When I saw the ICS-CERT Tweet, I had suspected that this was going to be a notice that RLE had contacted ICS-CERT with mitigation information about the vulnerability in the Nova-Wind Turbine HMI. Device owners should be so lucky. Instead, this update to last Thursday’s alert is a change is semantics that could only be of interest to lawyers.
Two changes were made to the alert. The first was in the ‘Impact’ section (the change is highlighted):
New- “Plain text credentials can be used to gain unauthorized access to the device. This means that a malicious party could perform any action on the device including change or modify configurations and settings.”
Old – “Plain text credentials can be used to gain unauthenticated access to the device. This means that a malicious party could perform any action on the device including change or modify configurations and settings.”
The second was in the ‘Vulnerability Overview’ section:
New - The Nova-Wind Turbine HMI stores credentials in a plaintext file. If a malicious user recovers this file, then they could use the credentials to authenticate with the HMI and make changes to the configuration.
Old - The NovaWind Turbine HMI stores credentials in a plaintext file. This could allow a malicious user to access the device and make changes to the configuration without authentication.
In both instances the difference lies mainly in the difference between ‘unauthorized’ and ‘unauthenticated’. The use of ‘unauthenticated’ would tend to imply that the system did not require authentication. That is pretty clearly incorrect; the system re-quires the use of a password. It just does not provide any protection of the password.

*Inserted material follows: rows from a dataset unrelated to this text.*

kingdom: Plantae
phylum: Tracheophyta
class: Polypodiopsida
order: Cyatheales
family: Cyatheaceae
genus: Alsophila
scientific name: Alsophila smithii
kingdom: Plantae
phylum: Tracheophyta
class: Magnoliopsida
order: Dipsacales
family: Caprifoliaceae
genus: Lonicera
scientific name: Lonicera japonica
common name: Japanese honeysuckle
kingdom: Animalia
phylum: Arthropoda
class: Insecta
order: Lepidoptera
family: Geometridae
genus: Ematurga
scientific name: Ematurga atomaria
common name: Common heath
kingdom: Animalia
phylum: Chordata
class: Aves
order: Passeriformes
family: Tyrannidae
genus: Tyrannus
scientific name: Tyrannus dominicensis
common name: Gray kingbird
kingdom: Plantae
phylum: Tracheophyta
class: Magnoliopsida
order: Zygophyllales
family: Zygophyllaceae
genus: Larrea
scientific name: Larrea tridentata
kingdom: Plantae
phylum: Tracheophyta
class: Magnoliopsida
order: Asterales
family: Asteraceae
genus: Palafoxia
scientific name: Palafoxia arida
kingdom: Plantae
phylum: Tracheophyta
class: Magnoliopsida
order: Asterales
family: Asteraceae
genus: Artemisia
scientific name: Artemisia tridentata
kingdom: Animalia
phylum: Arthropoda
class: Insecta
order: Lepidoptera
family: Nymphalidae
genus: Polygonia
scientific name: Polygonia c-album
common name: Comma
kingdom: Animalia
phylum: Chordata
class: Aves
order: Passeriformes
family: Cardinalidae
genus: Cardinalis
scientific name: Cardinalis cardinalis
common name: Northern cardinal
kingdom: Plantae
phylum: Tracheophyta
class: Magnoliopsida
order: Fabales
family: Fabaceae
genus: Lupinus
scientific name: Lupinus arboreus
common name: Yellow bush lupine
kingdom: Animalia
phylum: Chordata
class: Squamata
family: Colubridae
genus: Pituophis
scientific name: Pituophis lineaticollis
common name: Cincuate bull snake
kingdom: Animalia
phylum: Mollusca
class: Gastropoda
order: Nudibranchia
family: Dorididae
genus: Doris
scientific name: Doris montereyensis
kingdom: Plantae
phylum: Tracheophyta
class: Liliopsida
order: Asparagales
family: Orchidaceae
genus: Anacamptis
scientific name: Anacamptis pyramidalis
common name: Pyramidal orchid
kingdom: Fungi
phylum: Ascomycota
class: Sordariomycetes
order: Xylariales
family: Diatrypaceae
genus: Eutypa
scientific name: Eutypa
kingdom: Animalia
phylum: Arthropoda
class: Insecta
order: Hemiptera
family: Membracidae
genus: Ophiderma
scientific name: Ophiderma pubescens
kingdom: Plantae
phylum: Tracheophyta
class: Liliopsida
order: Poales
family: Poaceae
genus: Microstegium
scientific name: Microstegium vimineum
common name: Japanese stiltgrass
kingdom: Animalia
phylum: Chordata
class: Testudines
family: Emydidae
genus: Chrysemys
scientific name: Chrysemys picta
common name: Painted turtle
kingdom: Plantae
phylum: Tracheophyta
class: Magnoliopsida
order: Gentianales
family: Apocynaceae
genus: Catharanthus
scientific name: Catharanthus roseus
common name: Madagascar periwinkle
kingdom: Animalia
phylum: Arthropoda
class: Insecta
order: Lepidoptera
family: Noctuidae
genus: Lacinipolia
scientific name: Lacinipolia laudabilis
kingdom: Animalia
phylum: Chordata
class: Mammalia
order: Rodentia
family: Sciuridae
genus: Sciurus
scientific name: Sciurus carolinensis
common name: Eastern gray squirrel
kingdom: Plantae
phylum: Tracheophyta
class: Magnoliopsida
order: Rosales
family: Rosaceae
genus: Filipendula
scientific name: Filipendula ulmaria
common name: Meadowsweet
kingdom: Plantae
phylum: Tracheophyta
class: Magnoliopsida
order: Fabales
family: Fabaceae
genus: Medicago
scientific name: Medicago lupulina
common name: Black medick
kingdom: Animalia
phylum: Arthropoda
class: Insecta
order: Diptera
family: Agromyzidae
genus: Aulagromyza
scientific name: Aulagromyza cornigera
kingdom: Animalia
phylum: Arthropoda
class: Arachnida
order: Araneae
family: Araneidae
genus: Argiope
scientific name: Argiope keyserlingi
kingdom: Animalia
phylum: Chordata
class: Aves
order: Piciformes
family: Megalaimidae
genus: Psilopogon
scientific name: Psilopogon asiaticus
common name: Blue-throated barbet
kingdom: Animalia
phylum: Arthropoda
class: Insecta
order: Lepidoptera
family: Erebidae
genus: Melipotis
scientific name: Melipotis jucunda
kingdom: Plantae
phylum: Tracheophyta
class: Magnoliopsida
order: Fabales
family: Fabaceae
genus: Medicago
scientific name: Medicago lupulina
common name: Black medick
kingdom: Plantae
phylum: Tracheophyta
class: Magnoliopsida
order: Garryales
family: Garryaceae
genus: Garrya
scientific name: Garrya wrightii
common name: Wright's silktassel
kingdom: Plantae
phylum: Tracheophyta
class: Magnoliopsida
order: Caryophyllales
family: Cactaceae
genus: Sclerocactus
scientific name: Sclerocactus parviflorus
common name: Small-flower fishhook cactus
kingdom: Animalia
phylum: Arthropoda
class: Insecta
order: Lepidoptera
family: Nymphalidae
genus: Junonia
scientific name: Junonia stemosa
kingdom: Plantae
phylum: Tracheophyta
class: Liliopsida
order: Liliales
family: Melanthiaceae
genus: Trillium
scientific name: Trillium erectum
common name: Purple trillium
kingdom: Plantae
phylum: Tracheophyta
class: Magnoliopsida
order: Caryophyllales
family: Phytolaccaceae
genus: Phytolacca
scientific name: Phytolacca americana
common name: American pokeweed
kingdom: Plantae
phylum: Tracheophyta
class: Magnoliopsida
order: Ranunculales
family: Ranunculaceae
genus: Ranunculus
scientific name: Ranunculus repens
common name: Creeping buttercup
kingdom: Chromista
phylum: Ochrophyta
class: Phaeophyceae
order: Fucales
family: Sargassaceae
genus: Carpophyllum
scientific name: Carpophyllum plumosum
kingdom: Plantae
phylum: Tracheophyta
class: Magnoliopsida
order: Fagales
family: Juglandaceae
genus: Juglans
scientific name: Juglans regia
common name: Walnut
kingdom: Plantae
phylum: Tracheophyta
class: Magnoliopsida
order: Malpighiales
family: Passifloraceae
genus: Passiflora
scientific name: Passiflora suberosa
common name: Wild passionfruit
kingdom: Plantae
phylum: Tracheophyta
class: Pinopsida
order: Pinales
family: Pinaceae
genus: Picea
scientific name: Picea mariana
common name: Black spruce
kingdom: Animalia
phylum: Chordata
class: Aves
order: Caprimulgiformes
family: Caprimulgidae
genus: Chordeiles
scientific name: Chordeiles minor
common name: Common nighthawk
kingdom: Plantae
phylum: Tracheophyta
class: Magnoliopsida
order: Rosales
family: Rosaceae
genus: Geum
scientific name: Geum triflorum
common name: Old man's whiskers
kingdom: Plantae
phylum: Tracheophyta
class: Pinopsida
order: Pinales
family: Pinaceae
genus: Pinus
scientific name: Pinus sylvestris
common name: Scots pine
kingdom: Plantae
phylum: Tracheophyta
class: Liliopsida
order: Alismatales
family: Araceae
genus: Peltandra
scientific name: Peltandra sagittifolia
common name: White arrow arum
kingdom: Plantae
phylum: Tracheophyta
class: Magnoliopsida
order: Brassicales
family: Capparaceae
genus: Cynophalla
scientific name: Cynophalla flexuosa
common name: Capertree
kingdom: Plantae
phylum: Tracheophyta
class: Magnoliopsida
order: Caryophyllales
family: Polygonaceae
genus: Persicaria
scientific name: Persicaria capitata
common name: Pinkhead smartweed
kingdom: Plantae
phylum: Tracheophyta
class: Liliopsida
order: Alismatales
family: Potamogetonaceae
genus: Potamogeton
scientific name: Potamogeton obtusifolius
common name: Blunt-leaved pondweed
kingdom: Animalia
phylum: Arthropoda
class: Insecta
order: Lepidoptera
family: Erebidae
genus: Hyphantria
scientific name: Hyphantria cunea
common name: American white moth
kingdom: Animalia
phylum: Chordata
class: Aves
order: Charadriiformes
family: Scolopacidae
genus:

Practically speaking, there is no difference. From a lawyer’s perspective it may mean a difference in liability. In the current system it could be argued that the owner is responsible for maintaining control of access to the network adequate to protect the password from being read by an unauthorized person.
I doubt that ICS-CERT came up with this change on their own; they are engineers not lawyers. I suspect that they were contacted by a legal team from RLE who ‘clarified’ the legal situation for them.
In any case, this change is not a change in any practical matter. If I am right (and I’m sure that no one in ICS-CERT can/will confirm or deny) then this is just one more reason for owners of this system to dump it. It appears that fixing legal liability is more important than fixing really bad security.